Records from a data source
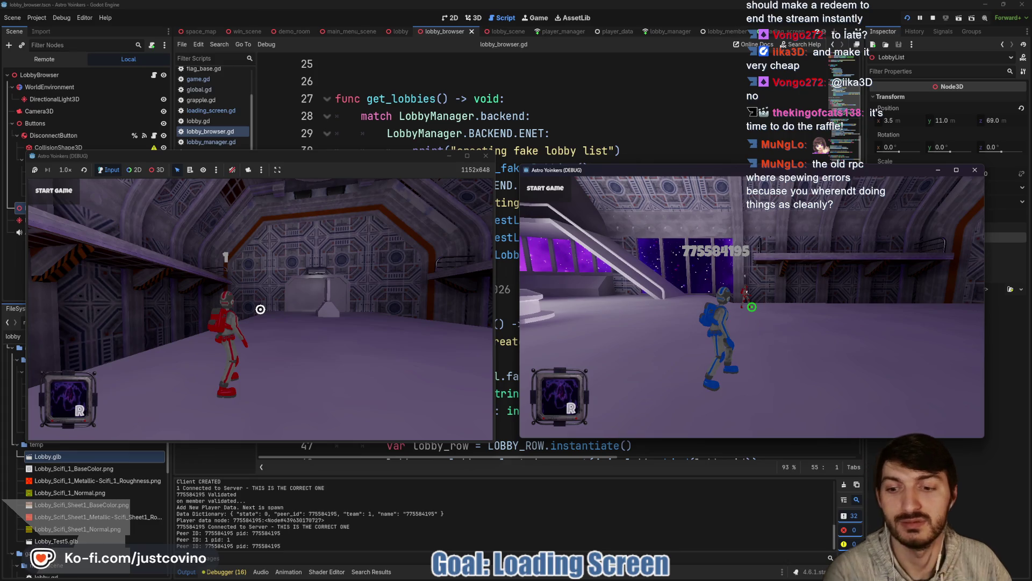
Step: Run the blue player toward the red player, using the grapple beam to reach the floor
key("w")
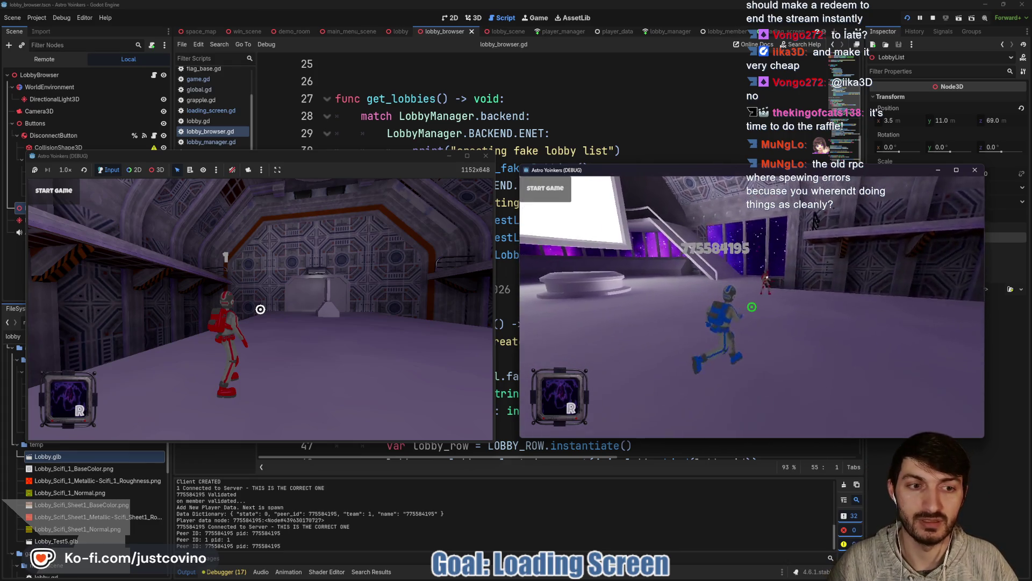
key("w")
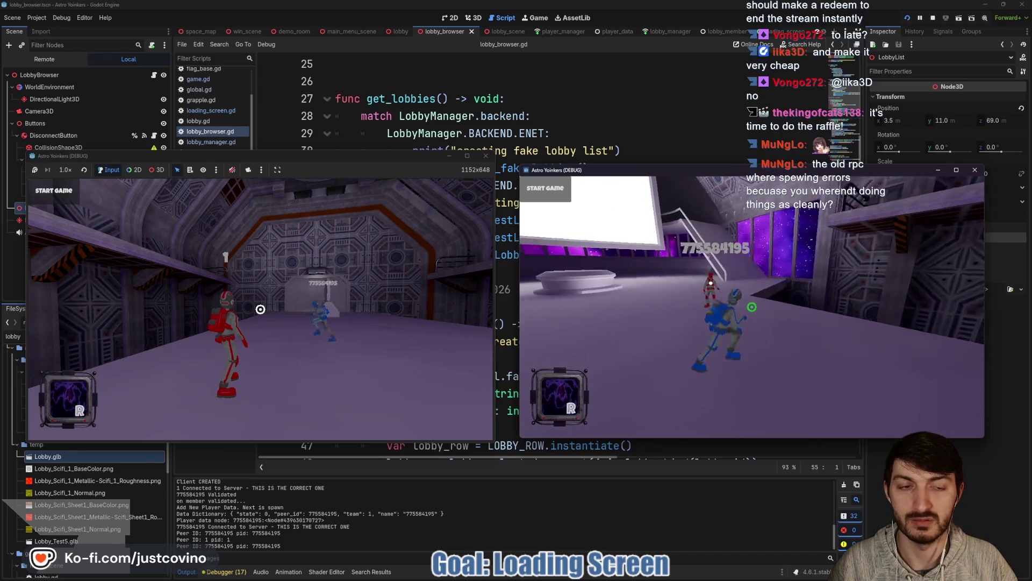
key("w")
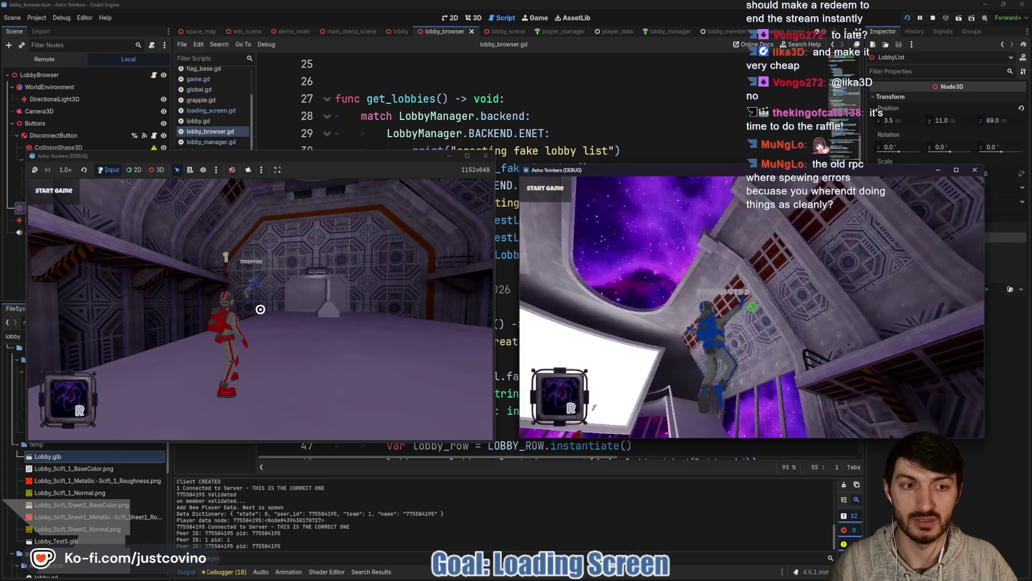
left_click(752, 307)
key("w")
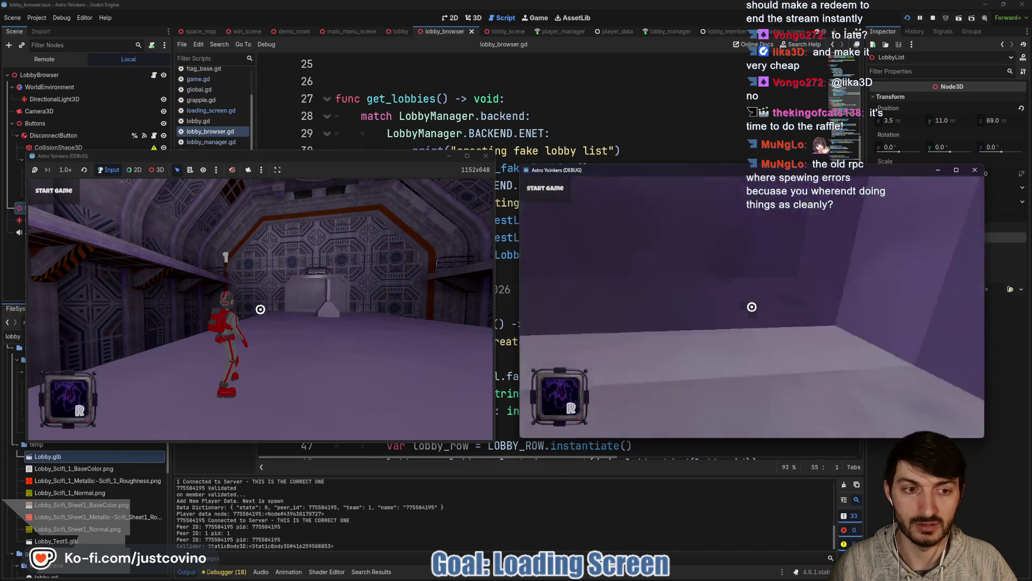
left_click(752, 307)
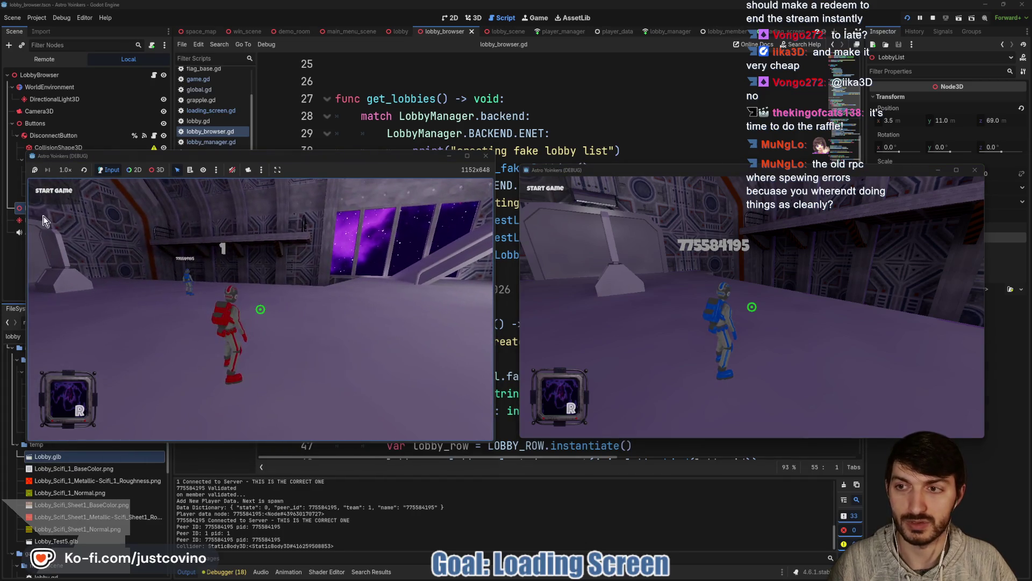
Step: Switch to the left game and walk the red player off the platform
left_click(50, 195)
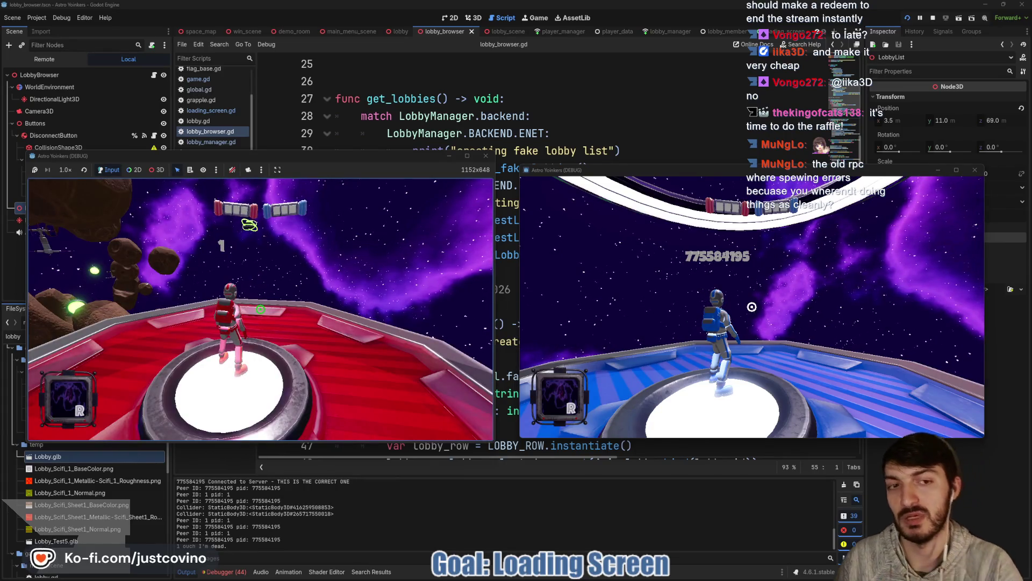
key("w")
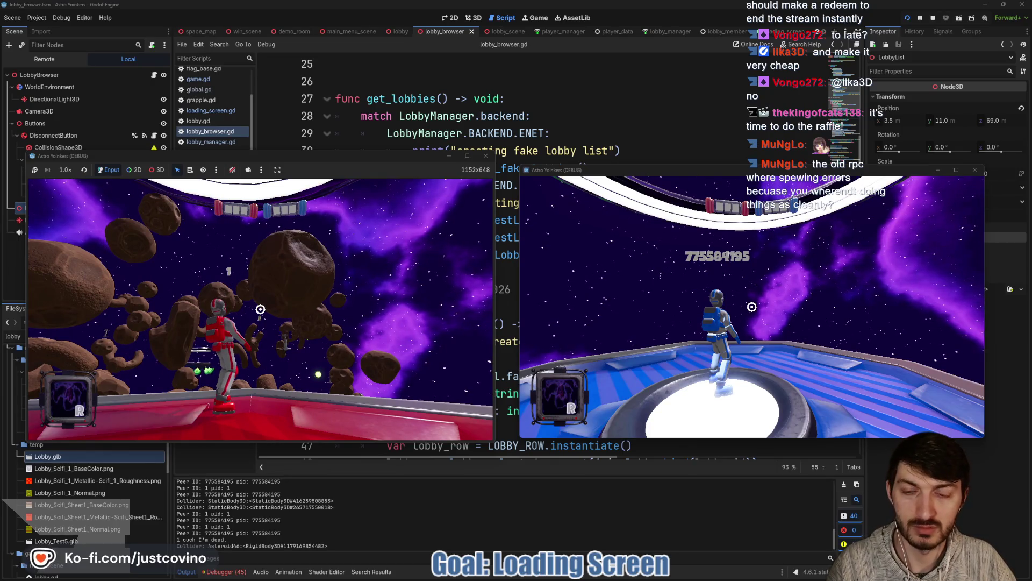
key("super")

DESCRIPTION OF THE TASK: Could the lines above be copied out exactly, with no image carried over?

TASK RESULT:
Step: Run the blue player toward the red player, using the grapple beam to reach the floor
key("w")
key("w")
key("w")
left_click(752, 307)
key("w")
left_click(752, 307)
Step: Switch to the left game and walk the red player off the platform
left_click(50, 195)
key("w")
key("super")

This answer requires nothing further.